Avec cette base, Neill Blomkamp a construit un film qui adapte honnêtement le jeu vidéo original sans trop en faire. On voit ainsi le personnage principal, interprété par Archie Madekwe, jouer aux jeux de Polyphony Digital et passer régulièrement du virtuel à la réalité dans des scènes aux effets spéciaux assez réussis. De même, le sentiment de bond en avant entre la manette et le volant est bien retranscrit. On a réellement la sensation d’accompagner le personnage de sa chambre au circuit, et la différence entre les jeux et la vraie conduite est bien expliquée.
Gran Turismo se pose de ce fait comme un modèle d’adaptation sachant à la fois être fidèle et prendre son envol. Si le scénario colle au plus près des évènements réelles de la GT Academy, la manière de l’amener est propre à Neill Blomkamp. On appréciera aussi les petites touches apportées à l’image, comme parfois le classement du personnage principal qui apparaît au-dessus de sa voiture comme dans les jeux, ou les lignes affichant la meilleure trajectoire qui sont une marque de fabrique des jeux et qui sont utilisées dans le film pour montrer la manière dont Jann Mardenborough voit la piste comme s’il était dans sa chambre, devant la télévision.

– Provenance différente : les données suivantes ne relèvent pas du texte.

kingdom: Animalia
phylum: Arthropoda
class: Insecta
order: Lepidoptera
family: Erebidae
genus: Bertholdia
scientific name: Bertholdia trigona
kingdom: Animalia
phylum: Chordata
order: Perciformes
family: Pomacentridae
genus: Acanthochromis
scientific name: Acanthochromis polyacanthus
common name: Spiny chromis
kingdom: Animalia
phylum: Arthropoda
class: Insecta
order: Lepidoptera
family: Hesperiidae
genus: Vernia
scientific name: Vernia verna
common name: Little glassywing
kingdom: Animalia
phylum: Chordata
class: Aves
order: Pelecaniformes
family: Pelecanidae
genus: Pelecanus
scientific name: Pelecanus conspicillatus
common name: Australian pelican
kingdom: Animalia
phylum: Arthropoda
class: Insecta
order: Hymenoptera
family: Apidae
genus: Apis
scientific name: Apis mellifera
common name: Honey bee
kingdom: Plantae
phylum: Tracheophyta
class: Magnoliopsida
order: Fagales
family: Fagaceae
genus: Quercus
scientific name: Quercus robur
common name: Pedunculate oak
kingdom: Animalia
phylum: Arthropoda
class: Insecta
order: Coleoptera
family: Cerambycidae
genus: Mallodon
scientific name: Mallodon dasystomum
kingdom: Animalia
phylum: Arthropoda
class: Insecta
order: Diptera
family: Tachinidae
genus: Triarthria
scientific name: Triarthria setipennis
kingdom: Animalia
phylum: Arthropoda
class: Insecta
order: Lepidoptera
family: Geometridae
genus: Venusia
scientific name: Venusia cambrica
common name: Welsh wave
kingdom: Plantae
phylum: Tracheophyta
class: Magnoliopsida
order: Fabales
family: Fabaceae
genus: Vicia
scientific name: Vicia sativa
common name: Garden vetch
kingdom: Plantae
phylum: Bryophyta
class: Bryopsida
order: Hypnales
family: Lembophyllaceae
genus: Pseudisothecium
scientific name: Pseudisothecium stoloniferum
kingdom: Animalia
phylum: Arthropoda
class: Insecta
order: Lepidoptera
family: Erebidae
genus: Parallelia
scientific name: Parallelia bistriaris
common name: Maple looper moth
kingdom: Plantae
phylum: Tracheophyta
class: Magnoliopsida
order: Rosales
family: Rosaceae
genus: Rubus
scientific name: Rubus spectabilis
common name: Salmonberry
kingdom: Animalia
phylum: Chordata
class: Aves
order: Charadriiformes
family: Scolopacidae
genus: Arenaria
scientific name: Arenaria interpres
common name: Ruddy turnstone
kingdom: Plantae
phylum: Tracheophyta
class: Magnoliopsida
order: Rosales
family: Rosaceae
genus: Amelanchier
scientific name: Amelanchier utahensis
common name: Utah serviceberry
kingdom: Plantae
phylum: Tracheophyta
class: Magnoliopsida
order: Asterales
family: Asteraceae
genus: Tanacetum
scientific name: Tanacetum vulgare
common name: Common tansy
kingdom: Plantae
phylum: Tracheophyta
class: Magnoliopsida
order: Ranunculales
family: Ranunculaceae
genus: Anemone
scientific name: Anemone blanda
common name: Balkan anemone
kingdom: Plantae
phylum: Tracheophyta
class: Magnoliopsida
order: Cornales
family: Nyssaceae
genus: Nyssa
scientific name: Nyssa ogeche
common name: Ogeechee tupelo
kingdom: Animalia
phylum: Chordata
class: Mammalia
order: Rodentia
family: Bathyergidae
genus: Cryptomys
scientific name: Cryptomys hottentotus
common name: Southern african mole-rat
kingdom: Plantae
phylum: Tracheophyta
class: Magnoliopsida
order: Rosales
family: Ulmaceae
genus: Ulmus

Un film malgré tout trop académique pour totalement convaincre
Là où le bât blesse, c’est dans les scènes du films qui se déroulent hors course. Si l’on comprend volontiers que Blomkamp adapte fidèlement les évènements tels qu’ils se sont passés, cela n’aurait pas dû l’empêcher d’apporter plus de sel, plus de complexité à son histoire. On suit ainsi dans Gran Turismo le scénario vu et revu de l’outsider qui va gagner (ou du moins atteindre les sommets) alors que rien ne prévoyait un tel dénouement. Tout y passe : l’entourage familial qui n’y croit pas, les entraîneurs non plus, l’histoire d’amour insipide, les ratés avant de se relever et de voler vers la victoire… Gran Turismo sera donc certainement un film qui divisera. Autant, nous le pensons, les scènes de course contenteront tout le monde, autant les à-côtés en laisseront plus d’un sur sa faim, tant le déroulement de l’histoire est académique.
À ce tableau qui paraît bien noir, nous ajouterons tout de même deux points forts. Le premier est le twist au milieu du film. Si vous ne connaissez pas déjà l’histoire de Jann Mardenborough, on vous garantit que vous serez surpris par la tournure que prend le scénario ; tournure qui, cette fois, est vraiment inattendue. Bien heureusement pour le film, ce twist rend la fin bien plus intéressante qu’elle ne l’aurait été sans changement. L’autre point fort est l’interprétation des acteurs principaux, en particulier Orlando Bloom et David Harbour. Si Archie Madekwe est assez quelconque en Jann Mardenborough, Bloom et Harbour brillent dans Gran Turismo. On comprend rapidement qu’ils se sont bien amusés sur le tournage et leur alchimie crève l’écran. C’est réellement grâce à eux que l’histoire de Gran Turismo parvient à atteindre une émotion à laquelle son scénario, trop classique comme nous l’avons écrit, ne la destinait pas.


Pour toutes ces raisons, nous pensons en conclusion que Gran Turismo est une réussite. Si son scénario ne révolutionnera rien, sa mise en scène est assez remarquable et son histoire vraie complètement folle. Ceci, couplé à un feeling en course très qualitatif et à une vraie fidélité dans la retranscription des sensations des jeux vidéo, fait de Gran Turismo un pas en avant incontestable après Uncharted, à découvrir en salles pour la meilleure expérience possible.